Ecology’s broad scope angered project supporters. Washington’s business community took aim at the decision, with several groups issuing statements calling the process a charade and questioning the grounds for the denial, saying the agency appeared to be looking for any reason to reject the project because it involved coal.

“It’s pretty outrageous,” said Lee Newgent of the Washington State Building and Construction Trades Council. “Are they going to do that for every single project we’re trying do? Probably nothing would ever get built.”

Kris Johnson, president of the Association of Washington Business, said the decision turns away an investment in good jobs in a part of Washington that truly needs them. The project promises 300 full-time jobs, with an additional 2,650 for construction. Cowlitz County’s unemployment rate is currently around 6 percent, and historically runs higher than the national average.

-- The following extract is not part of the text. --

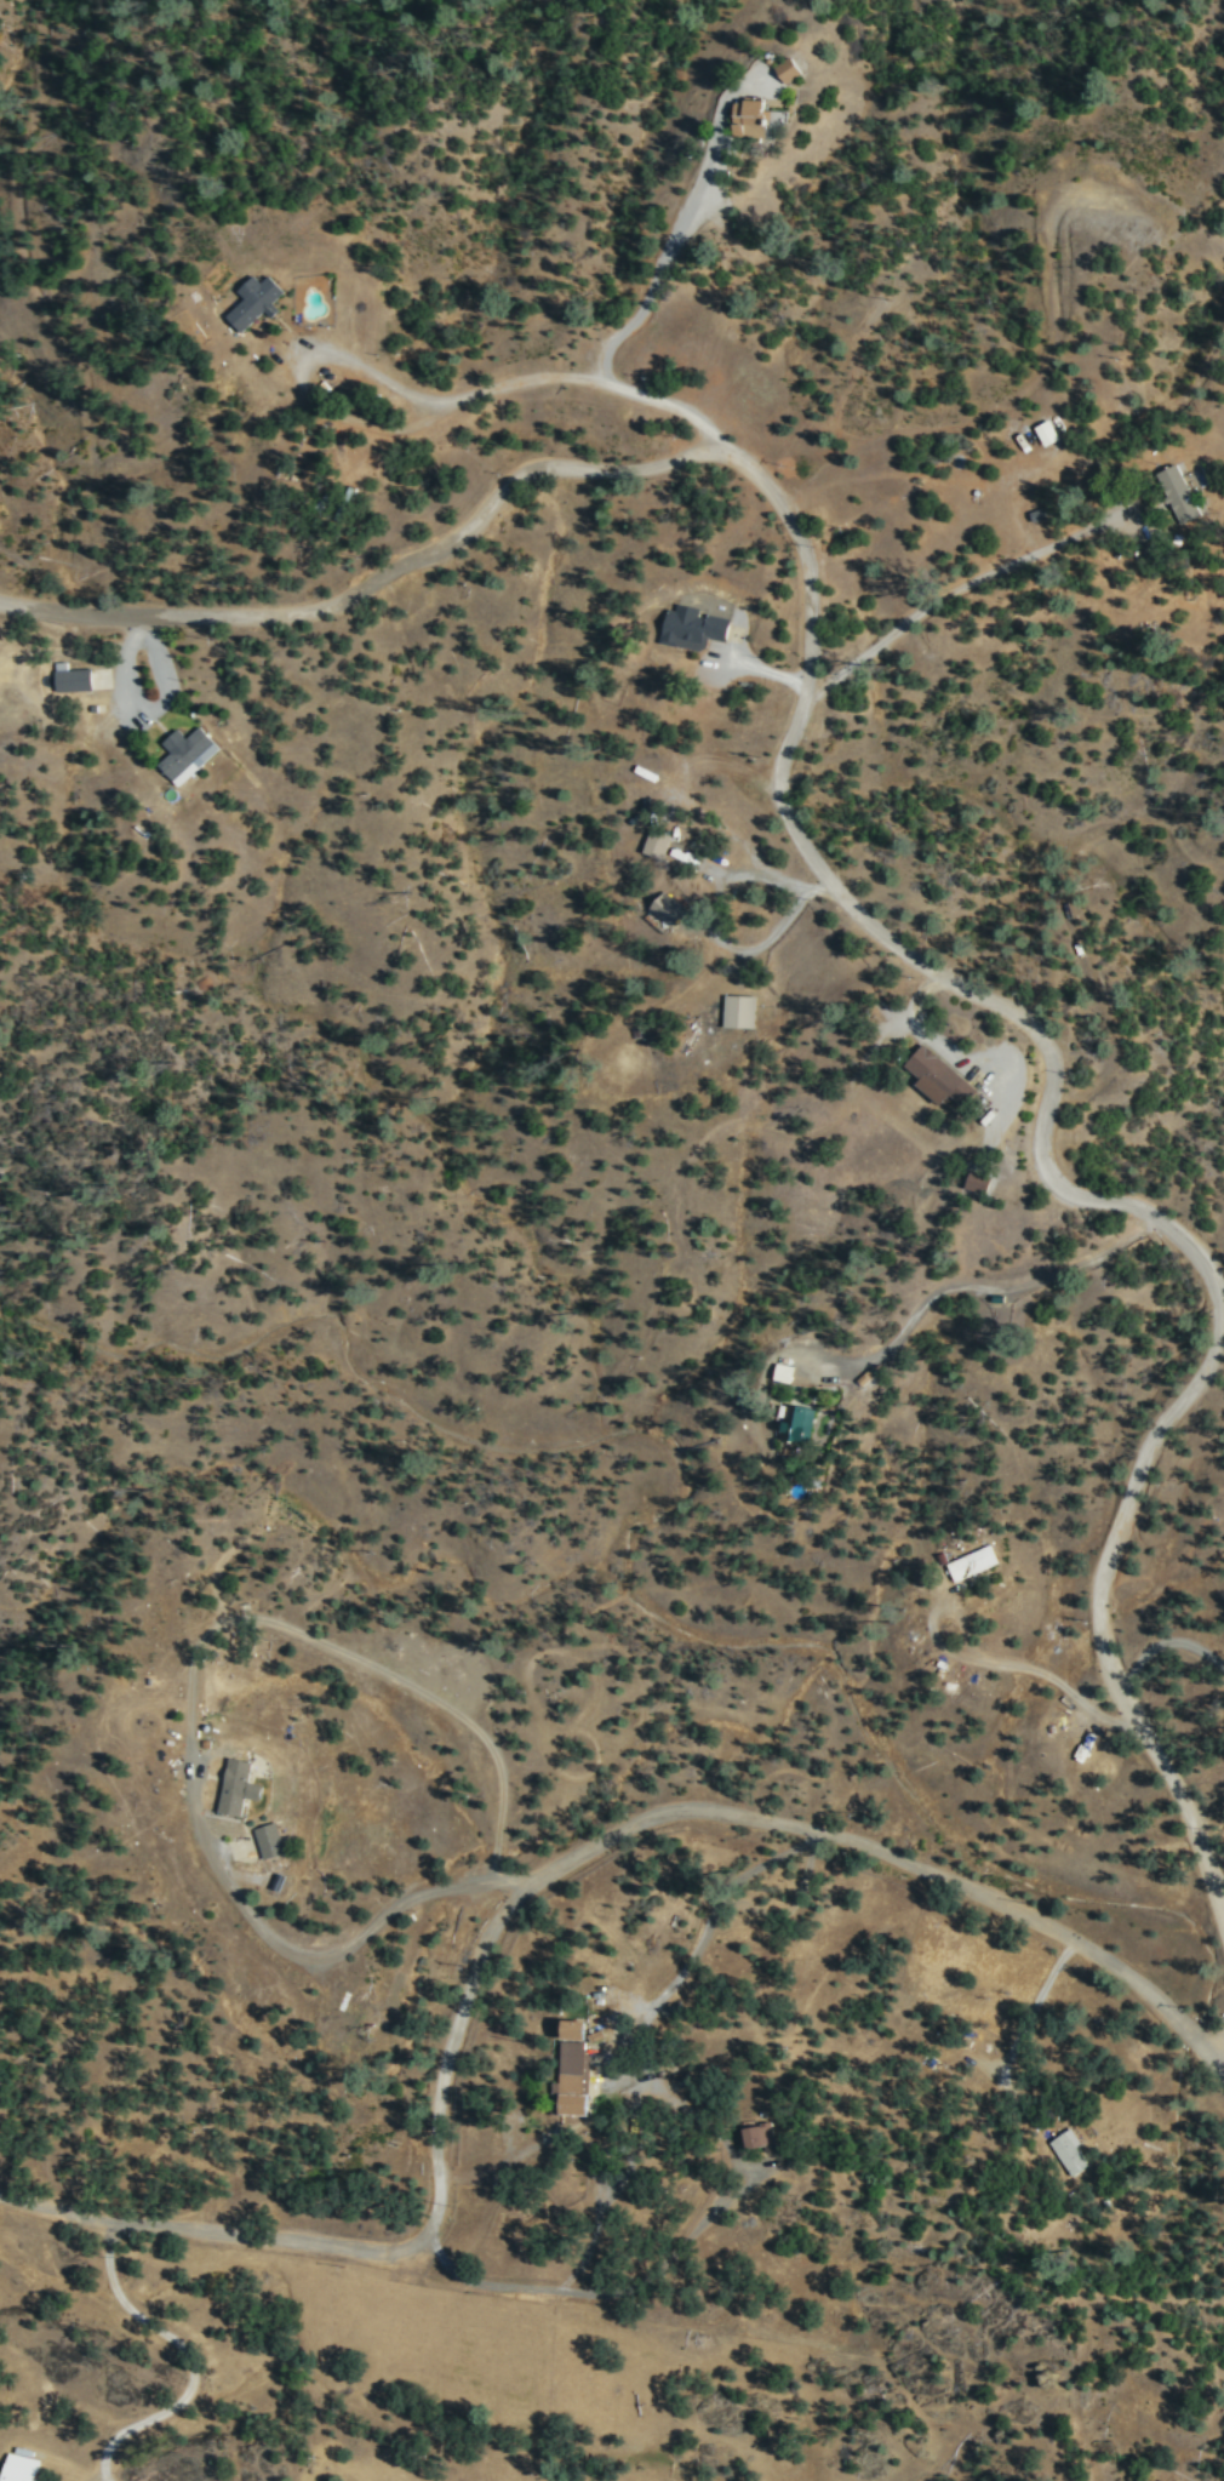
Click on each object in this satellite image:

“From the beginning, it has faced unprecedented regulatory hurdles that send the wrong message to employers about Washington’s openness to investment,” Johnson said of the project.

On a conference call with reporters, Ecology director Bellon dismissed any notion of bias in the process.

“I feel very strongly that is a solid decision and feel in no way that it was arbitrary,” she said.

Bellon said while the scope of this coal terminal is unprecedented, the department has in the past relied on factors other than water quality to deny permits, because permits are required to comply with other state laws.